The Fund's charges are substantial and must be offset by trading gains and
interest income in order to avoid depletion of the Fund's assets.

<page>2
___________________________________
Entity

Nature of Service

Amount of Compensation
___________________________________
The managing member

(TriView Capital Management, Inc. and Mr. Michael Pacult)

Manages the Fund; negotiates and pays trading costs; assumes credit risk of
the Fund to the futures commission merchant

TriView Capital receives a fixed brokerage commission of 5% to clear domestic
trades plus actual commissions charged for trades made on foreign exchanges
and forward markets, if any, and retains the difference between the 5% and
the round turn commissions paid to the futures commission merchant.
[$1,250+]

TriView Capital receives a 4.283% incentive fee computed quarterly on new net
profits the Fund has produced through trading.
___________________________________
The commodity trading advisors

(Forecast Trading Group, LLC,
NuWave Investment Corp., and
Adobe Asset Management, LLC)

Selects and enters trades for the Fund

0.276% annual management fee, paid monthly, of the equity assigned to it to
trade.  [$69+]

22.717% quarterly incentive fee on new net profits it generates.

___________________________________
The futures commission merchant

(Man Financial Inc.)

Accepts trades from the advisor, clears the trades; hold the Fund's trading
equity

The corporate managing member pays the futures commission merchant the per
round turn commissions.

___________________________________
The introducing broker

(Mt. Kemble Futures)

Introduces the trades from the advisor to the futures commission merchant

Shares the round turn brokerage commissions paid by the managing member to
the futures commission merchant for trades generated by Adobe and Forecast,
but does not share the round turn brokerage commissions for trades generated
by NuWave.

___________________________________
The selling agents

(Futures Investment Company, a National Association of Securities Dealers
registered broker/dealer, principal selling agent and additional selling
agents it appoints)

Solicits and services investment in the Fund

After Fund has commenced trading, the Fund pays the selling agents up to a 4%
continuing service fee per year on the investment in the Fund, adjusted month
to month to reflect profit and loss, for so long as the investment remains in
the Fund.  [$1,000+]

___________________________________
Lawyers, Accountants and Others

(The Scott Law Firm, P. A., Frank L. Sassetti & Co., Michael J. Liccar & Co.)

Initial and continuing legal, audit and accounting work

$55,000 in offering and organizational expenses and up to $225,000 in
offering expenses  if the maximum is sold to be reimbursed by the Fund to the
managing member after the twelfth month of operation.  [$113+]  During
operation, $23,000 in annual audit, accounting and legal costs ($18,000 and
$5,000, respectively).  [$11.50+]
___________________________________
+  Each $25,000 investment pays this amount per year for this particular
charge.  When the charge is not based on a percentage, but rather a fixed
amount, we have computed that expense upon an assumed net asset value of
$50,000,000.

- **ACTIONS TO TAKE**
1: According to the fund fee table, what incentive fee does TriView Capital receive, and how often is it computed?
2: Write the next part of the fund fee table, picking up after its final sentence.

- **DATASET**

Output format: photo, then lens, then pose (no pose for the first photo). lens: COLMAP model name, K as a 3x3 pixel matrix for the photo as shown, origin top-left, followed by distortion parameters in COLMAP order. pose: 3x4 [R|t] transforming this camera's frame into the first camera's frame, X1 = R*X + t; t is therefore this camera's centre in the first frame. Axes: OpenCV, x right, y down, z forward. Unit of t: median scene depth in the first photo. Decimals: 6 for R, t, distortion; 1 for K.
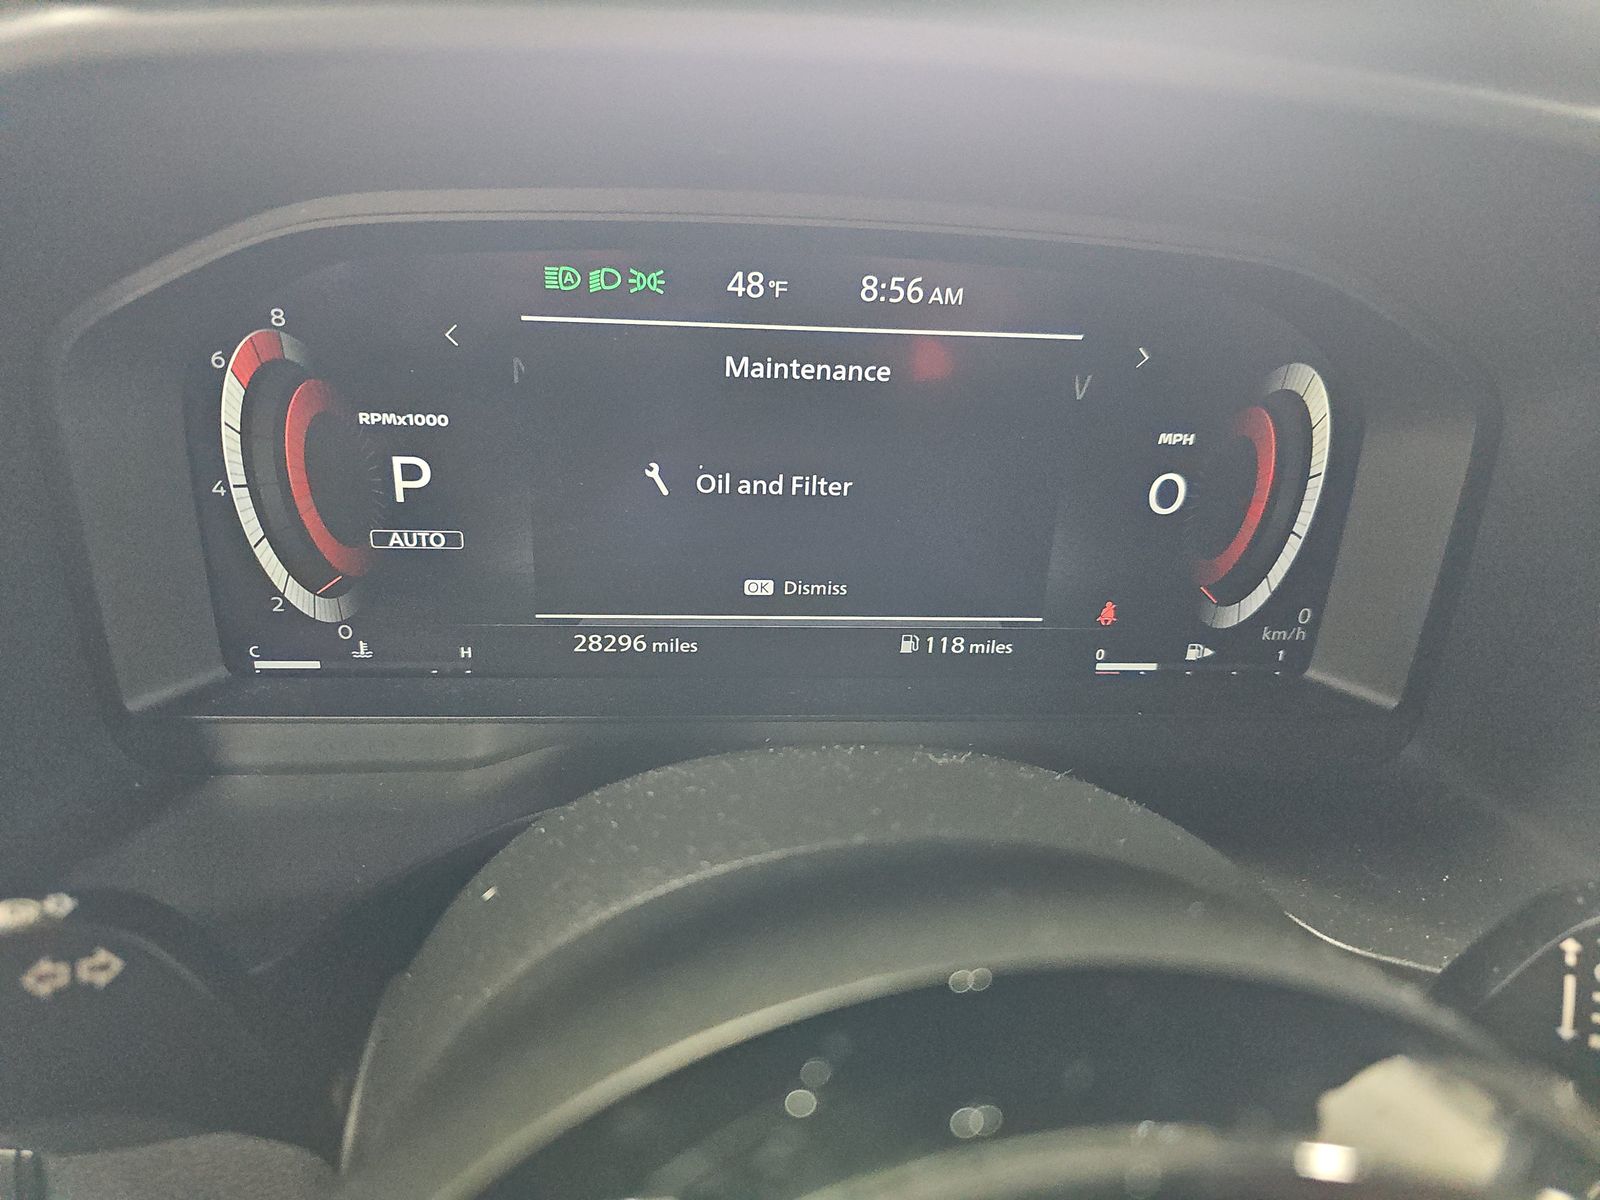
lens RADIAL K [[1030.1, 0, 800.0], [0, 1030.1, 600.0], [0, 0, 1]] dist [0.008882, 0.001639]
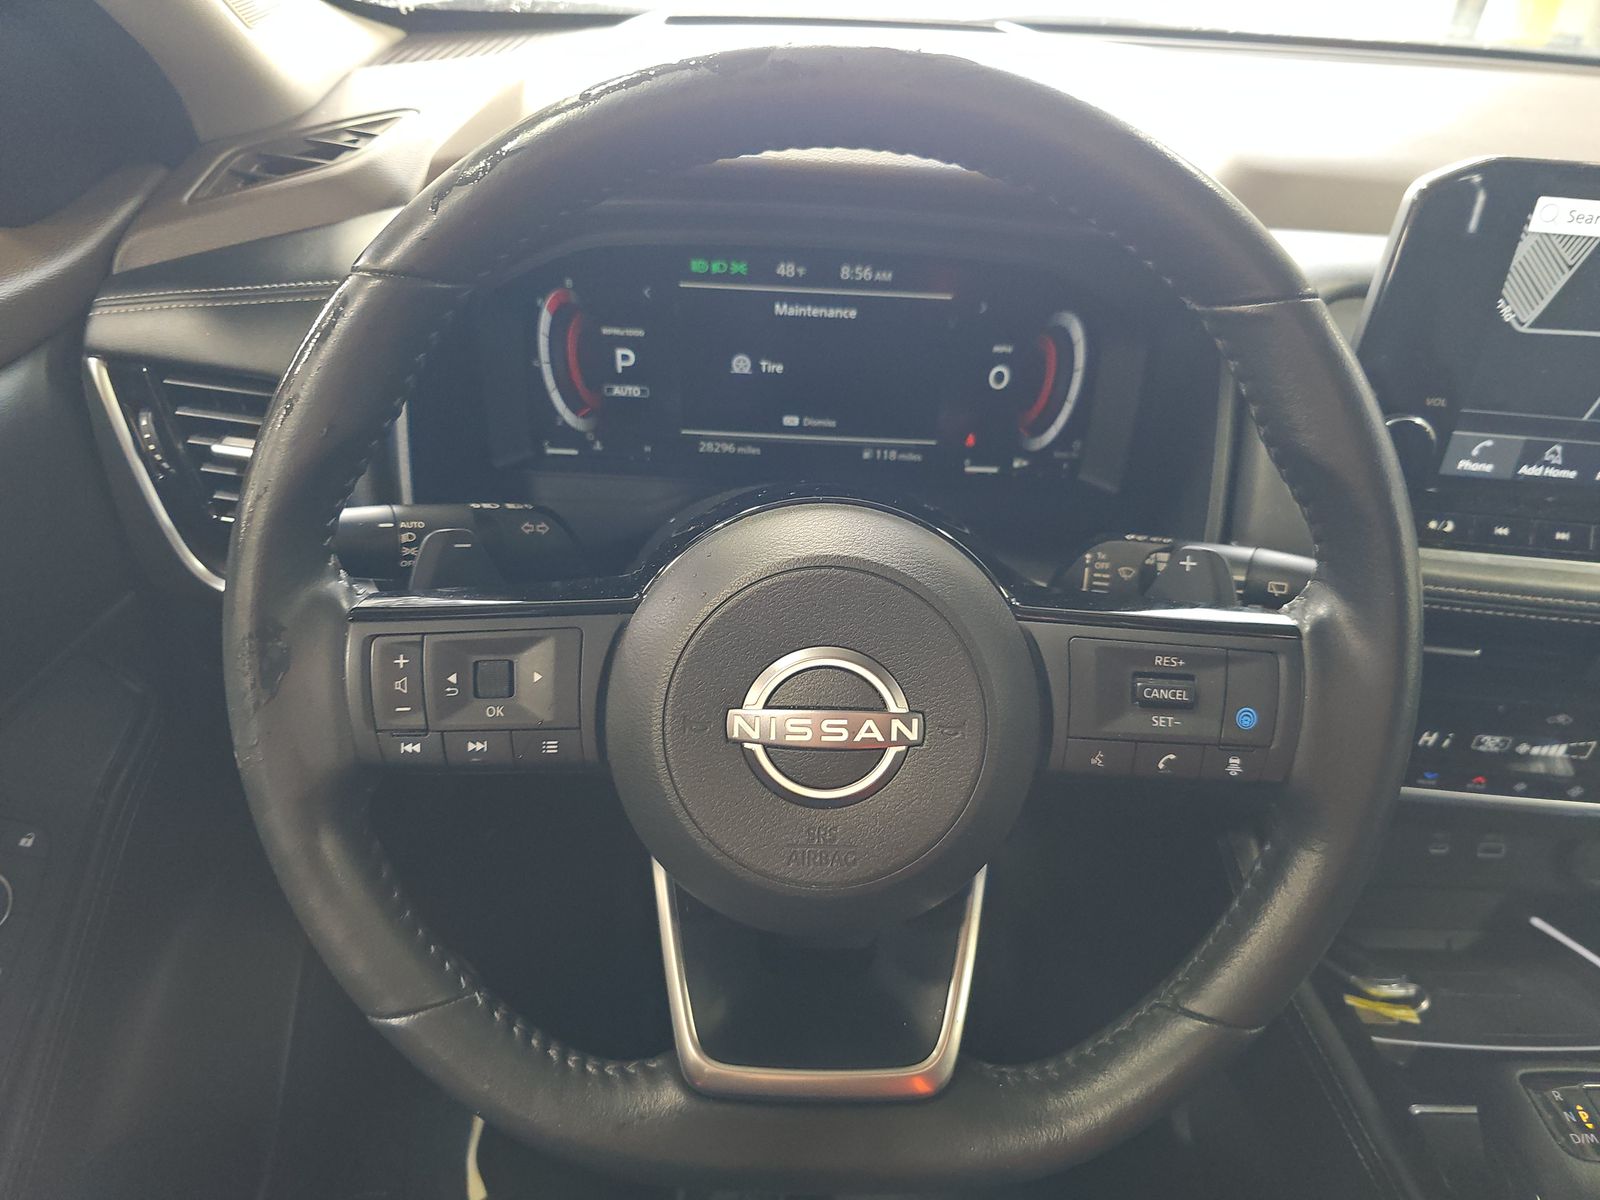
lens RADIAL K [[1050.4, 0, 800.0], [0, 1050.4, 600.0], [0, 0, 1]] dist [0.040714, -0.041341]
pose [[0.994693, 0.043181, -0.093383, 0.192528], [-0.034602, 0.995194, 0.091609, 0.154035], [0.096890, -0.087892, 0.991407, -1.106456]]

* * *

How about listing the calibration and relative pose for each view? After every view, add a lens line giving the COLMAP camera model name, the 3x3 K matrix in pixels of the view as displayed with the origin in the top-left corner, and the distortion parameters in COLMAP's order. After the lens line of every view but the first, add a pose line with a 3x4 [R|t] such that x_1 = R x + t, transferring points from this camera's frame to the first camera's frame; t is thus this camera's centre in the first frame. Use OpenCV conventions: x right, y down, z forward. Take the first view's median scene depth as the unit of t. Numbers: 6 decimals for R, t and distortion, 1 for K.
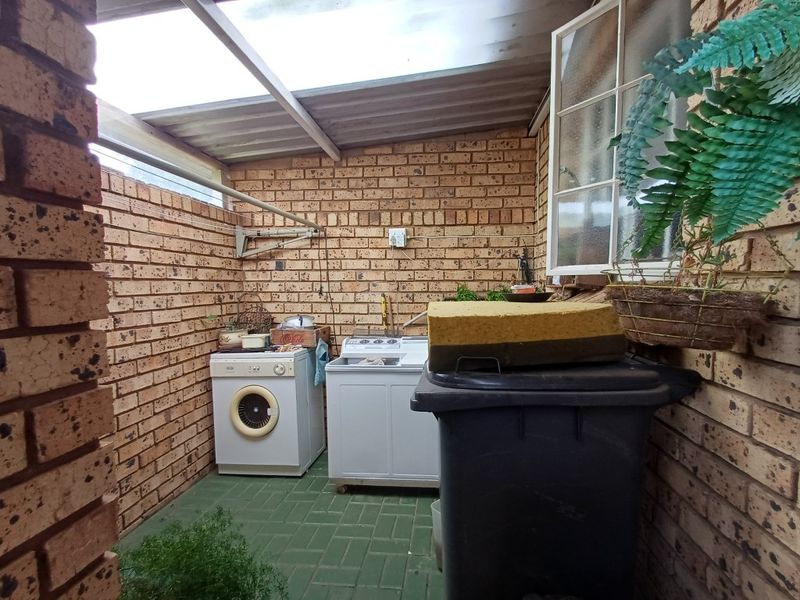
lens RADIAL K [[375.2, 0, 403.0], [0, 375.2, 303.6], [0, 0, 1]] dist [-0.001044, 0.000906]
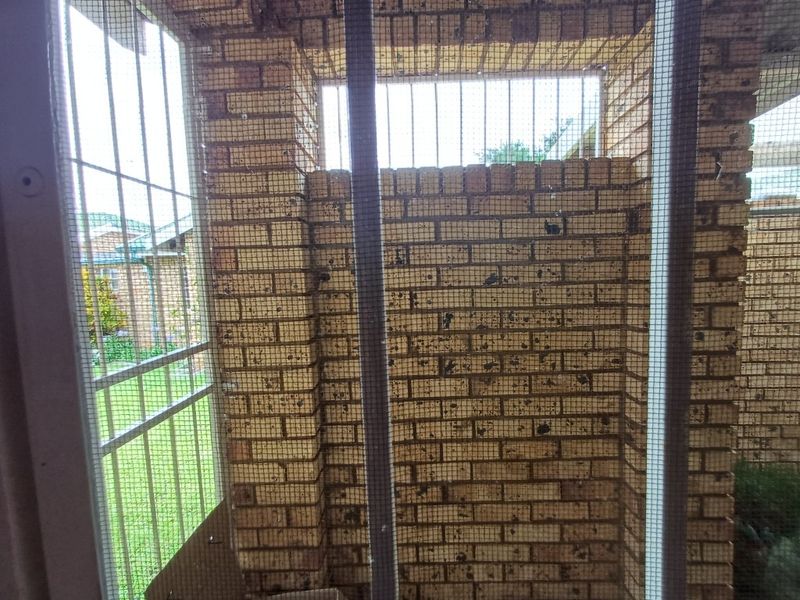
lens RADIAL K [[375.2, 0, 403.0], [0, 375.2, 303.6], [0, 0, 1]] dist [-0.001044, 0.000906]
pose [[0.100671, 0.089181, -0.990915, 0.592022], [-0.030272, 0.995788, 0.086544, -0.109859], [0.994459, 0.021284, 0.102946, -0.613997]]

- **YOUR RESPONSES**
1: A 4.283% incentive fee, computed quarterly on new net profits the Fund has produced through trading.

2:
Use Of Proceeds

After the twelfth month of operation following the commencement of business,
the Fund will reimburse the managing member for all offering and
organizational expenses incurred up to the end of the twelfth month of
operation after the commencement of business.  Such expenses are estimated to
be $55,000.  Additional offering costs after the raise of the minimum are
estimated to be $225,000 if the maximum in face value of membership interests
are sold.  If the offering is continued after the first twelve months of
operation, additional offering expenses will be paid by the Fund as incurred.

The managing member will initially apply all of the Fund assets toward
trading commodities and cash reserves.

<page>3

Selection Of Commodity Trading Advisors And Allocation Of Equity

The managing member has selected three trading advisors to serve as commodity
trading advisor of the Fund.  The trading advisors are solely responsible for
making trades, and neither the managing member nor you will have notice or
the opportunity to approve the trades made.  The advisors are expected to
make short sales, with unlimited risk of loss, on behalf of the Fund.  The
managing member, without prior notice to you, may terminate or add trading
advisors, or change the amount of equity allocated to any or all advisors.

Federal Income Tax Aspects

In the opinion of The Scott Law Firm, P.A., counsel to the managing member,
the Fund is classified as a Fund and will not be considered a publicly-traded
Fund taxable as a corporation for Federal income tax purposes. As such,
whether or not the Fund has distributed any cash to the members, each member
must report his or her allocable share of items of income, gain, loss and
deduction of the Fund and is individually liable for income tax on such
share. The Fund invests in futures and other commodity contracts, gain or
loss on which will, depending on the contracts traded, constitute a mixture
of:

*  ordinary income or loss, and/or

*  capital gain or loss.

Trading losses of the Fund, which will generally constitute capital losses,
may only be available to offset a limited amount of interest income allocated
to the members. Although the Fund treats the brokerage fees and performance
fees paid as ordinary expenses, such expenses may be subject to restrictions
on deductibility for Federal income tax purposes or be treated as non-
deductible, syndication costs by the Internal Revenue Service.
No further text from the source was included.